Return only the lines of the listing below that run from the line with "left elbow: (118, 175)" through the line with "left eye: (72, 85)", both ends included, exactly as written.

--- Available data Enclosed Below ---

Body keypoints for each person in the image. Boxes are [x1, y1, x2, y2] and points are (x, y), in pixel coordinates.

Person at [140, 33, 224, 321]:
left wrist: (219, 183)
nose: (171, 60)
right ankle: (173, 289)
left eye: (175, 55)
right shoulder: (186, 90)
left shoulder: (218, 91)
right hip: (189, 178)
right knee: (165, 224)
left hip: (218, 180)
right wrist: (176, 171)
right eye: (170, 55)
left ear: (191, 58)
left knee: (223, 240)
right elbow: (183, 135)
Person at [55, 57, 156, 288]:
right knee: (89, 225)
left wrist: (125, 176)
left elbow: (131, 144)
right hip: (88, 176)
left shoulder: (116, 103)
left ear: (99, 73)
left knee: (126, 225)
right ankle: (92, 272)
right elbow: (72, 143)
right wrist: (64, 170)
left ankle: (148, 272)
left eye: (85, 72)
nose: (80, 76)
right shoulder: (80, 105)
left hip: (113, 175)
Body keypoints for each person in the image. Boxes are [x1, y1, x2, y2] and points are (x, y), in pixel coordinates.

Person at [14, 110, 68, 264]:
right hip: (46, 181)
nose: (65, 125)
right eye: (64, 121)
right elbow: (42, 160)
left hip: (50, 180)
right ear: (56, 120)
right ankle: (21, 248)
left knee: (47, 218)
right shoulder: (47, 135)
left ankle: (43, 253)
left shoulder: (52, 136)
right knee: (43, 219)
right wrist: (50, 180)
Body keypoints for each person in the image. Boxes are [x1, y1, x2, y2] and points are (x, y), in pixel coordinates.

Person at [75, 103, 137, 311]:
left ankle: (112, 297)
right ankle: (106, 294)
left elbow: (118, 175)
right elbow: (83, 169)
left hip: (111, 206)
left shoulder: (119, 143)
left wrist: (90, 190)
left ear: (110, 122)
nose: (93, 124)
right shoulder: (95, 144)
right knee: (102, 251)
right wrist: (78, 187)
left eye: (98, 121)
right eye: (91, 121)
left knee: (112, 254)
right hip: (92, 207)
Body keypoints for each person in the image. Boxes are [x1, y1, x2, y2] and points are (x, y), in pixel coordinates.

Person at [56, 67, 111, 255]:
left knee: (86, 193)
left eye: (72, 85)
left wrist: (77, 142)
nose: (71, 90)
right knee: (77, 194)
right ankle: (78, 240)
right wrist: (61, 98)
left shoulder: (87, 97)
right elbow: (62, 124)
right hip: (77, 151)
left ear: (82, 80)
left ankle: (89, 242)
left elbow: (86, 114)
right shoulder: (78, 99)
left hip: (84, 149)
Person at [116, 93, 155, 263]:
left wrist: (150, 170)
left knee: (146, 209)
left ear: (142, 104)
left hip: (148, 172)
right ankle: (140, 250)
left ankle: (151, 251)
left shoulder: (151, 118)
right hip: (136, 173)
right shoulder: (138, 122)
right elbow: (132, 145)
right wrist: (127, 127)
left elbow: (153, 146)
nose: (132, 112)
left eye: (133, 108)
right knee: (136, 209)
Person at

--- End of Enclosed Available data ---
--- Available data Enclosed Below ---

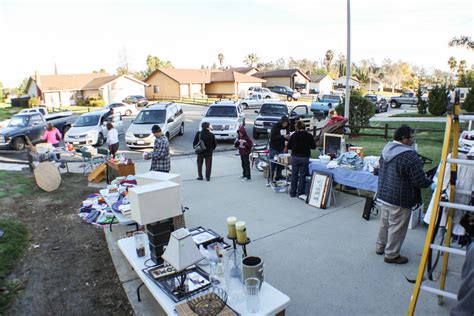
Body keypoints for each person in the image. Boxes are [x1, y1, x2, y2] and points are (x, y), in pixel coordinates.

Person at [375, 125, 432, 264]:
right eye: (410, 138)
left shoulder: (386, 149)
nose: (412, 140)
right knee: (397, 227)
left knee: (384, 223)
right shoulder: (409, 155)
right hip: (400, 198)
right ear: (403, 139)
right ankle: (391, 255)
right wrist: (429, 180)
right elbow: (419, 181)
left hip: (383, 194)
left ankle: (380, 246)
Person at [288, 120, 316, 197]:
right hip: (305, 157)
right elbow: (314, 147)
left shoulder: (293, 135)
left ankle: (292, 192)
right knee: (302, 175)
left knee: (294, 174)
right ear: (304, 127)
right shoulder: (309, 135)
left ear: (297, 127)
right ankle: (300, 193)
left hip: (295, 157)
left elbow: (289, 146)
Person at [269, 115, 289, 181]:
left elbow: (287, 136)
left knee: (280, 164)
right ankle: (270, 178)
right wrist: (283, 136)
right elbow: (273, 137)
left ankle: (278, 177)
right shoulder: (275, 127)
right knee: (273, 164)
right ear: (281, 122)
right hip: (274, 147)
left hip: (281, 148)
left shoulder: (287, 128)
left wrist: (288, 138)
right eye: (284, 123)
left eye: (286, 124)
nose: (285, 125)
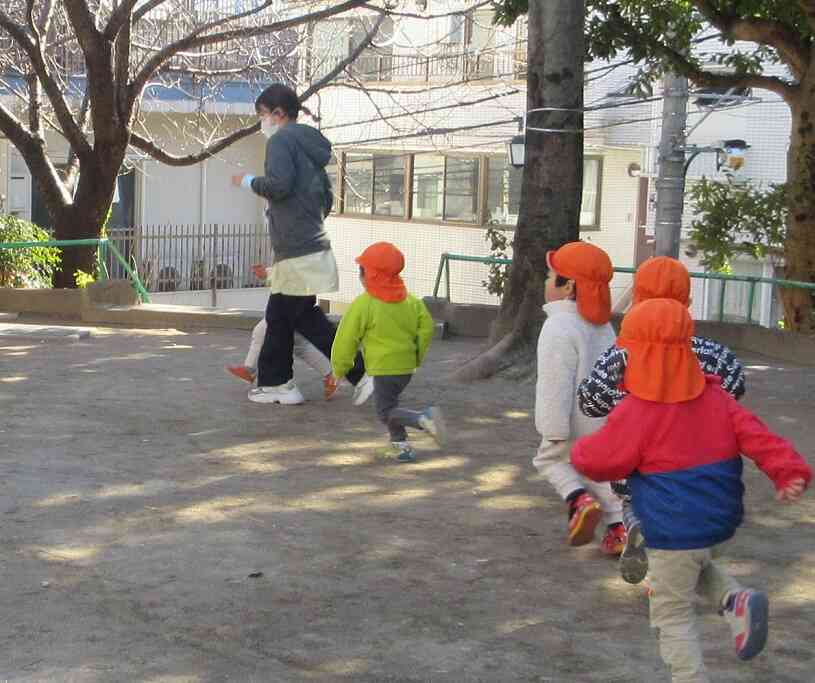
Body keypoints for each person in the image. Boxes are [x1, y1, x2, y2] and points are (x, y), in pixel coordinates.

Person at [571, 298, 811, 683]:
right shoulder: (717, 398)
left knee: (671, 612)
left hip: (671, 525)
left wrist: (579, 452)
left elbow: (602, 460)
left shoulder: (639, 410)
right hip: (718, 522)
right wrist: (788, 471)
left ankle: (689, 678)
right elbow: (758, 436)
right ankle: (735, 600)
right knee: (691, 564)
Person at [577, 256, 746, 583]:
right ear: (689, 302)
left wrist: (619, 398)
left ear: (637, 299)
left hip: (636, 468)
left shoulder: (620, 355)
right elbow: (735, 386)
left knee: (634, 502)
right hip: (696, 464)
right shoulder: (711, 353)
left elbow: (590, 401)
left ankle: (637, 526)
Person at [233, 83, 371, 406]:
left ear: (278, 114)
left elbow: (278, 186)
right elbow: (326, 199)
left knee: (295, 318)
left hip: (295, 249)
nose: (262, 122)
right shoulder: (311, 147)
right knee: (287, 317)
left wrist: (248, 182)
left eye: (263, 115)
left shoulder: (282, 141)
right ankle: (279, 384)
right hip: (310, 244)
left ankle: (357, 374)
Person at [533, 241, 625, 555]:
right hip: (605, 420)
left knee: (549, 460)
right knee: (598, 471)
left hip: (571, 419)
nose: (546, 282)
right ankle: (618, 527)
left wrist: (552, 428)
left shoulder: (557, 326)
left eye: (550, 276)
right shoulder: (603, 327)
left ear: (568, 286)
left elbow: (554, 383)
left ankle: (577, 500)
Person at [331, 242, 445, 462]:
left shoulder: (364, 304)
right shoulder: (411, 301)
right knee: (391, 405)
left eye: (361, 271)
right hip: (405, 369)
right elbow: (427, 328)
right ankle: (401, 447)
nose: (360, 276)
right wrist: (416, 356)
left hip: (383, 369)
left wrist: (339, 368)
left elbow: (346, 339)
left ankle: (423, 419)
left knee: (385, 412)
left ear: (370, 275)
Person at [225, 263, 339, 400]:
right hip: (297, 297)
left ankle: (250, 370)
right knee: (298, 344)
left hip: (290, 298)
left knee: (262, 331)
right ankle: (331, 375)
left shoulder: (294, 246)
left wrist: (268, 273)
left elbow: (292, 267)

--- End of Enclosed Available data ---

* [Exercise result]:
left elbow: (118, 175)
right elbow: (83, 169)
left hip: (111, 206)
left shoulder: (119, 143)
left wrist: (90, 190)
left ear: (110, 122)
nose: (93, 124)
right shoulder: (95, 144)
right knee: (102, 251)
right wrist: (78, 187)
left eye: (98, 121)
right eye: (91, 121)
left knee: (112, 254)
right hip: (92, 207)
Body keypoints for each person in the image. Boxes are [x1, y1, x2, y2] and points are (x, y), in pixel coordinates.

Person at [56, 67, 111, 255]:
left knee: (86, 193)
left eye: (72, 85)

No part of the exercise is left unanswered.